DOCUMENT SECTION
—————

Gaussian Processes (GPs) are one of those Bayesian techniques that one either loves or hates (or, maybe, simply finds confusing). If you have been around for a while, there is a good chance that you were introduced to the topic by the classic book from Williams and Rasmussen.1 Otherwise, you might have stumbled upon the beautiful Distill article devoted to them.

A GP is a way to specify a probability distribution over functions, which makes them especially attractive whenever you want to deal with uncertainty. You probably already know how to define probabilities over real numbers (random variables) and over vectors (again, random variables, even if we usually call them random vectors). Now we want to introduce a probability measure over an infinite-dimensional space: for example, the space $L^2([0,1])$ of square-integrable functions over $I=[0,1]$. Things get complicated, for reasons which are probably best left in a footnote 2 😜. Fascinatingly, a GP solves the complication by making only two assumptions:

1. for any set of points $S_n=\{x_1,\dots,x_n\}$ belonging to the domain of our function, the corresponding function values $f(x_1),\dots,f(x_n)$ have a joint Gaussian density.

—————

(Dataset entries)
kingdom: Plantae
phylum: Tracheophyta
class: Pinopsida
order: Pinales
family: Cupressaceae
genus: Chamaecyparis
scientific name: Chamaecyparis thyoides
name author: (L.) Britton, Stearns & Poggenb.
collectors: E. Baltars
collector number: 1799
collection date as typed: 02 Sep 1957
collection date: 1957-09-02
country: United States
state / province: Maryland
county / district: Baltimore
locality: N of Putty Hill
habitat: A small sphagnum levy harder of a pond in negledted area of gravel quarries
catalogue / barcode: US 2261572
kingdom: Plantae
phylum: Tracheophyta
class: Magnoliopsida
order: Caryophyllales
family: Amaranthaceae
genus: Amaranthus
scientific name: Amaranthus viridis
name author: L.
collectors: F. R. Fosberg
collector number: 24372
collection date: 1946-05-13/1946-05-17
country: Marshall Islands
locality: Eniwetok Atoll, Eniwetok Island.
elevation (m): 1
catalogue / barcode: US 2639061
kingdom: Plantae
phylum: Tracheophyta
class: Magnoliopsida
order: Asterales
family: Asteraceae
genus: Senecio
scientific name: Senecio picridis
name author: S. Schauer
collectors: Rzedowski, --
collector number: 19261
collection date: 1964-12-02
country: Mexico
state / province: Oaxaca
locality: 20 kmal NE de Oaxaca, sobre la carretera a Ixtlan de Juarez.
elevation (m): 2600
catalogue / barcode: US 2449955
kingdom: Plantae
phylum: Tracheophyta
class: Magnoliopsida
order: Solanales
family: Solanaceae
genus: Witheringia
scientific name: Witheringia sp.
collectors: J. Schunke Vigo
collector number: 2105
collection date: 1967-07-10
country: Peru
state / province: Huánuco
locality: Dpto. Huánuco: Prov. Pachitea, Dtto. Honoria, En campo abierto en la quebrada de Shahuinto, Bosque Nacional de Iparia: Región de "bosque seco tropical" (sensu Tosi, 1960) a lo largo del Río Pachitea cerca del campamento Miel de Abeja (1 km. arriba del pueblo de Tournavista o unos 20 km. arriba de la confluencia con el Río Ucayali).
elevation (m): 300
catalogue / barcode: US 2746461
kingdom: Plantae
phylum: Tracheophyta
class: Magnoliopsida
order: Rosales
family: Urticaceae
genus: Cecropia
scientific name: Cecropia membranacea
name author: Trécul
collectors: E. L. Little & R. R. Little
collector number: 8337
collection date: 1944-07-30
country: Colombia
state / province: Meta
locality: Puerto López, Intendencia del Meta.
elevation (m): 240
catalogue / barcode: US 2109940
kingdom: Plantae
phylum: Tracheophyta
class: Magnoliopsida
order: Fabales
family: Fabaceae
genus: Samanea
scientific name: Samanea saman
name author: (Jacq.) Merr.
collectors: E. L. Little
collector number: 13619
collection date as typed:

—————

WRITTEN TASK
Can you reproduce the entire passage on Gaussian Processes above, word for word?

TASK RESPONSE
Gaussian Processes (GPs) are one of those Bayesian techniques that one either loves or hates (or, maybe, simply finds confusing). If you have been around for a while, there is a good chance that you were introduced to the topic by the classic book from Williams and Rasmussen.1 Otherwise, you might have stumbled upon the beautiful Distill article devoted to them.

A GP is a way to specify a probability distribution over functions, which makes them especially attractive whenever you want to deal with uncertainty. You probably already know how to define probabilities over real numbers (random variables) and over vectors (again, random variables, even if we usually call them random vectors). Now we want to introduce a probability measure over an infinite-dimensional space: for example, the space $L^2([0,1])$ of square-integrable functions over $I=[0,1]$. Things get complicated, for reasons which are probably best left in a footnote 2 😜. Fascinatingly, a GP solves the complication by making only two assumptions:

1. for any set of points $S_n=\{x_1,\dots,x_n\}$ belonging to the domain of our function, the corresponding function values $f(x_1),\dots,f(x_n)$ have a joint Gaussian density.